Lots of developmental milestones have been met since my last post. At 4 1/2 months old he rolled over! He pretty much mastered the rolling from stomach to back skill and he rolled from back to front the very next day he started rolling over- but he did it without us realizing it. We laid him on his jungle mat and left the room for a little while...came back and he was on his stomach! He rolled without us even seeing it! It's amazing how milestones can be reached just like that. He's been such a rolly boy since. It's funny how you can put him on his back and a minute later he's on his belly making grunting noises. Just here recently, he's started getting from a laying down position to sitting up. He's so strong and any day now will be able to sit up on his own. He can steady himself for a while without support, so I'm not sure what qualifies as sitting up on his own or not.

He took a spill the weekend he started rolling over- so to me it was a while ago. He fell out of his swing- i guess he wasn't buckled in very well and just toppled out. He wailed, but we didnt go to him right away because he had been teething that weekend and we thought that was why he was crying..WRONG. By the time we checked on him, he was over it and laying on the ground. I really wanted to talk him to the ER and Dave told me I was over reacting. I guess I was because he was fine. We researched online to see what  I should watch for. I felt like such a bad mother that day... it's hard to find that fine line between not being neglectful and also not coming at every cry. Although a falling out of the swing cry vs a teething cry sound very similar!

As far as breast feeding goes, we have been trudging by. He isn't spitting up as badly anymore. I am still trying to keep dairy intake at a minimum. I haven't had a bowl of cereal in god knows how long, I do eat ice cream every once in a while and when I do I usually pay the price with spitting up. I'm not sure why all of a sudden he has decided to behave with his spitting up...the only thing I absolutely cannot give up dairy wise is cheese. He would just have to live with spitting up if I had to quit eating cheese. You don't think about it until you actually have to start cutting it out of your diet.

Eating solids have been going very well. He absolutely LOVES mac and cheese. He usually eats a whole stage 2 container and part of another one every day. He still hasn't learned when to turn away from a spoon when he's full though- he'll eat and eat from the spoon til you get tired of feeding him. We've been introducing sign langage to his vocabulary. I had to really get Pamela on board since she's around him all day while we are at work. He's been watching his "baby signing time" DVD and David gets so irritated by the songs they sing. I think persistance is key with it, even though it feels like he doesn't understand what the hell we are doing with our hand gestures. I think it'll be a good thing.

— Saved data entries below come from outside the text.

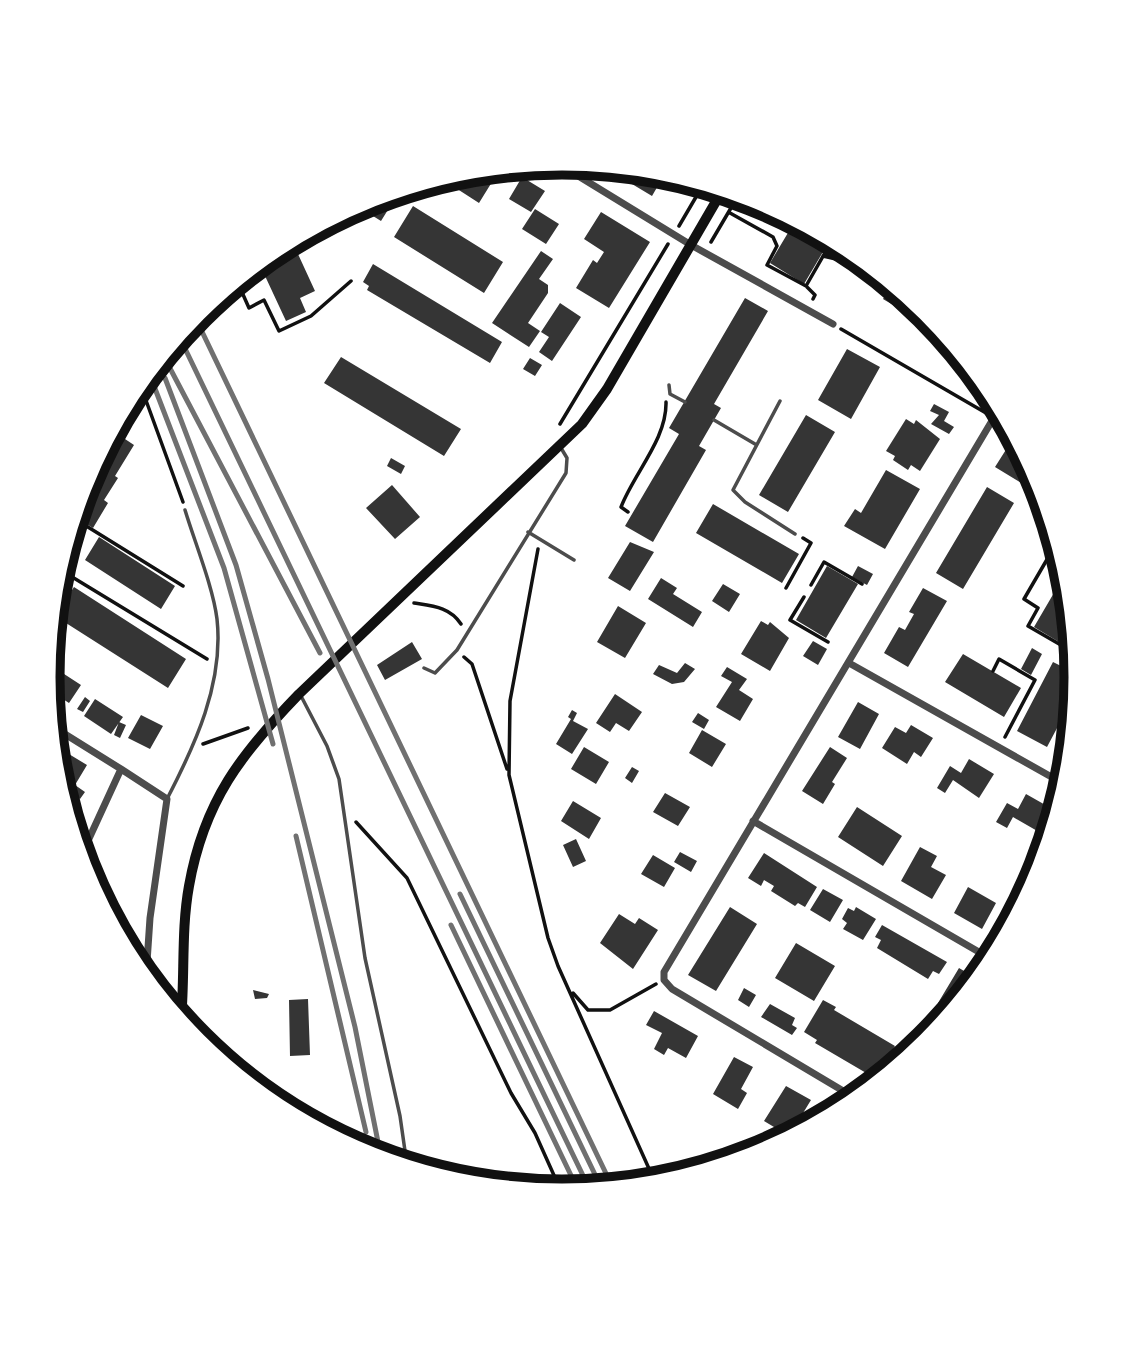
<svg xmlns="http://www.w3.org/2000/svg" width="1123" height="1354" font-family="'Source Sans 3',sans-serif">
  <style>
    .building { fill: #353535 }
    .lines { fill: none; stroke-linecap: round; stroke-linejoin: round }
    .path { stroke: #111; stroke-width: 3.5 }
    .service { stroke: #4c4c4c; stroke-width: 3.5 }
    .minor { stroke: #4c4c4c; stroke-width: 7 }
    .primary { stroke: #111; stroke-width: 10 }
    .rail { stroke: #707070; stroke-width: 5 }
    .rim { fill: none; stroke: #111; stroke-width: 9 }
  </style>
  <rect width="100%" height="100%" fill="#fff"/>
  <path class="building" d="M500,169L479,203L448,183L453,175L462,173Z
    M640,171L662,173L686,180L681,188L663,177L652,196L632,184Z
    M522,177L545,191L531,212L509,199Z
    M399,192L381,221L357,206L365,202Z
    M413,206L503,262L484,293L394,237Z
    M535,209L559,224L546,244L522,229Z
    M601,212L650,242L609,308L576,288L593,260L597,263L604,252L584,239Z
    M795,221L830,240L804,284L770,263Z
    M292,241L315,291L300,298L306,312L286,321L259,263Z
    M541,251L553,259L539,279L548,285V293L528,323L540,331L529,347L492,323Z
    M373,264L502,342L490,363L367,290L369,286L363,282Z
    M891,286L920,309L915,318L883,299Z
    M745,298L768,311L714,404L721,408L699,446L706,450L653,542L625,526L679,434L669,428Z
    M560,303L581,317L552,361L539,352L549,337L541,332Z
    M847,349L880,367L851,419L818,400Z
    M341,357L461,429L444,456L324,383Z
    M530,358L542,365L535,376L523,369Z
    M934,404L949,412L944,421L954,427L949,434L931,424L939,415L930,411Z
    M806,415L835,432L788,512L759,495Z
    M906,419L914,424L916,420L940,439L920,471L911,465L908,470L893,460L895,456L886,451Z
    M113,431L134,445L115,476L118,478L104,500L108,503L93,528L75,517L87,480Z
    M1014,437L1037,481L1031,489L995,467Z
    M391,458L405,466L401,474L387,466Z
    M886,470L920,489L885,549L844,526L855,509L861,513Z
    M392,485L420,517L395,539L366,508Z
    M987,487L1014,503L963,589L936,573Z
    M713,504L799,554L782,583L696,533Z
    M99,537L175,586L161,609L85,560Z
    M630,542L654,552L630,591L608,578Z
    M827,566L858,584L826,638L796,620Z
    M858,566L873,574L867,585L852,577Z
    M1065,574L1071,624L1059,642L1034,627Z
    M661,578L677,588L673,594L702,612L693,627L648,599Z
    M723,584L740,594L729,612L712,601Z
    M74,587L186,659L168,688L55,616Z
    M923,588L947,601L908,667L884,653L899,627L905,630L914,614L909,612Z
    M618,606L646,623L625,658L597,642Z
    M761,621L768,625L770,622L789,638L770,671L741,654Z
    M813,641L827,649L818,665L803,656Z
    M412,642L422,659L385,680L377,665Z
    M1032,648L1042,654L1031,675L1021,669Z
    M963,654L1021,688L1004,717L945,682Z
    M1053,662L1075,673L1076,677L1074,696L1047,747L1017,731Z
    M685,663L695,669L684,682L672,684L653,674L659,665L677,673Z
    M727,667L747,679L739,690L753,699L740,721L716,707L732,682L721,676Z
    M61,672L81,685L69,703L49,690Z
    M615,694L642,712L629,731L616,723L610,732L596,723Z
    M85,697L90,701L83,712L77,709Z
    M95,699L123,717L111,734L84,716Z
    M858,702L879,714L860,749L838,737Z
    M572,710L577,713L573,721L588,729L572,754L556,744L571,719L568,717Z
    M698,713L709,720L704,729L692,722Z
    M141,715L163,726L150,749L128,738Z
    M119,722L126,725L120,738L114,735Z
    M911,725L933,738L921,757L914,752L907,764L882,748L895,727L906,733Z
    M702,730L726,744L712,767L689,753Z
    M54,745L87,765L75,785L85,792L80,799L69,792L67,795L62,792Z
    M584,747L609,762L596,784L571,769Z
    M830,747L847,758L832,782L835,784L823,804L802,791Z
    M969,759L994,774L979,798L953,780L945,793L937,788L950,766L961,773Z
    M632,767L639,771L632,783L625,778Z
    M665,793L690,807L678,826L653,812Z
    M1026,794L1056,811L1046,836L1013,817L1007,828L996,822L1007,803L1018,809Z
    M573,801L601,818L589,839L561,821Z
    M857,807L902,836L883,866L838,837Z
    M576,839L586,861L573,867L563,845Z
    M920,847L937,856L931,867L946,875L932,899L901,881Z
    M680,852L697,861L691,872L674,862Z
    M764,853L817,887L805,907L798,903L795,906L771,891L774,886L764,880L761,886L748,878Z
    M653,855L675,868L664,887L641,874Z
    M968,887L996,903L982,929L954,913Z
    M823,889L843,900L830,922L810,910Z
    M730,907L757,924L716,991L688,975Z
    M856,907L876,919L863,940L843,929L847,923L842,919L848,908L854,911Z
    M619,914L635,924L639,918L658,930L633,969L600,943Z
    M882,925L947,962L939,974L933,971L928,979L877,948L881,940L875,937Z
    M796,943L835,966L814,1001L775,978Z
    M959,968L976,978L961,996L957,994L948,1009L938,1003Z
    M744,988L756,995L749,1007L738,1000Z
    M253,990L269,994L267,998L255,999Z
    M308,999L310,1055L290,1056L289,1000Z
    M823,1000L836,1007L834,1010L895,1046L891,1052L903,1059L869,1084L873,1077L815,1043L817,1040L804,1032Z
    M770,1004L795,1018L792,1025L797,1028L792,1035L761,1017Z
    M654,1011L698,1036L686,1058L668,1048L664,1055L654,1049L662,1033L646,1025Z
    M734,1057L753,1067L741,1089L747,1093L738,1109L713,1094Z
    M786,1086L811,1100L789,1136L764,1121Z"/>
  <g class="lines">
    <path class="path" d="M730,213L773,237L777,246L767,265L806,286L826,251
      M679,226L703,185
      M711,242L738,196
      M823,256L849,262
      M237,281L249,308L264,300L279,331L311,316L351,281
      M807,287L815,295L813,299
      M841,329L986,413
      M140,384L183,502
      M560,424L668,244
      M628,512L621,507C634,473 667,439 666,402
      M75,519L183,586
      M1056,544L1024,599L1038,608L1028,626L1073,652
      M538,549L510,701L509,775L548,938L558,966L655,1182
      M59,569L207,659
      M811,585L824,562L862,584
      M786,588L811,543L803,538
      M804,597L790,620L828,642
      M414,603C433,606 450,607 461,624
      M464,657L472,664L507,769
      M993,671L999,659L1035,680L1005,737
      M203,744L248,728
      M356,822L407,878L511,1093L535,1133L561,1191
      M573,993L588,1010H610L656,984"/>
    <path class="service" d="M669,385L670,394L685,402
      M780,401L733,490L745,502L795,534
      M714,420L755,444
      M528,532L574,560
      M424,668L435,673L457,650L566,473L567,458L561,448
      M301,696L327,746L339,779L365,958L400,1116L407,1165
      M167,799C195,745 224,683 217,619C213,587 195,543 185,510"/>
    <path class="minor" d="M557,163L691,245L833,324
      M849,663L1064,784
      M52,726L121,769
      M1053,778L1069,748
      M753,821L991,959
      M81,856L121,769L167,799L150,918L146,977
      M855,1098L672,989L664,980V972L999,409"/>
    <path class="primary" d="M181,1020C185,975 181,930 189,886C204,801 241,754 299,694L582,424L607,389L722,191"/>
    <path class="rail" d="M195,317L612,1186
      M179,336L589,1188
      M163,355L320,653
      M149,373L224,568L273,744
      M165,378L236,565L268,679L355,1027L381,1157
      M296,836L366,1132
      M460,894L601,1187
      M451,925L578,1190"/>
  </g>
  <path d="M0 0H1123V1354H0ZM60 677a502 502 0 1 1 1004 0a502 502 0 1 1-1004 0Z" fill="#fff" fill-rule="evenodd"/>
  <path class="rim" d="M60 677a502 502 0 1 1 1004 0a502 502 0 1 1-1004 0Z"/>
</svg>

Tomorrow Caleb is going to his first birthday party. Well, we all are. Two of his cousins have birthdays in April and we are having a joint pool party for them tomorrow. Jackson turned 7 on April fools day and Kennedy turns 10 today (hard to believe!). We're going to meet a hotel tomorrow and we get to experience what Caleb's first pool experience is!It's going to be interesting because he gets his shots right before we go to Lexington for that get-together. And with taking no nap. I may be a little crazy putting everyone through that. But what can you do? You can;t just not have a life just because you have a baby- right?

So april fools day was a HOOT. I played the best trick ever on Dave. Christine here at work peed on a stick (shes pregnant) and I took it home and told Dave I might be pregnant. When he encouraged me to pee on a stick I took out Christine's positive test, showed it to him and he had a surprise of a life time. It was a good test to see how he would really react to being pregnant so soon after giving birth. He looked pretty damn nervous- happy- but nervous and actually wanted me to take a real pregnancy test to prove that it was indeed negative. Trust me, with the morning sickness i had right away, I knew when I was pregnant!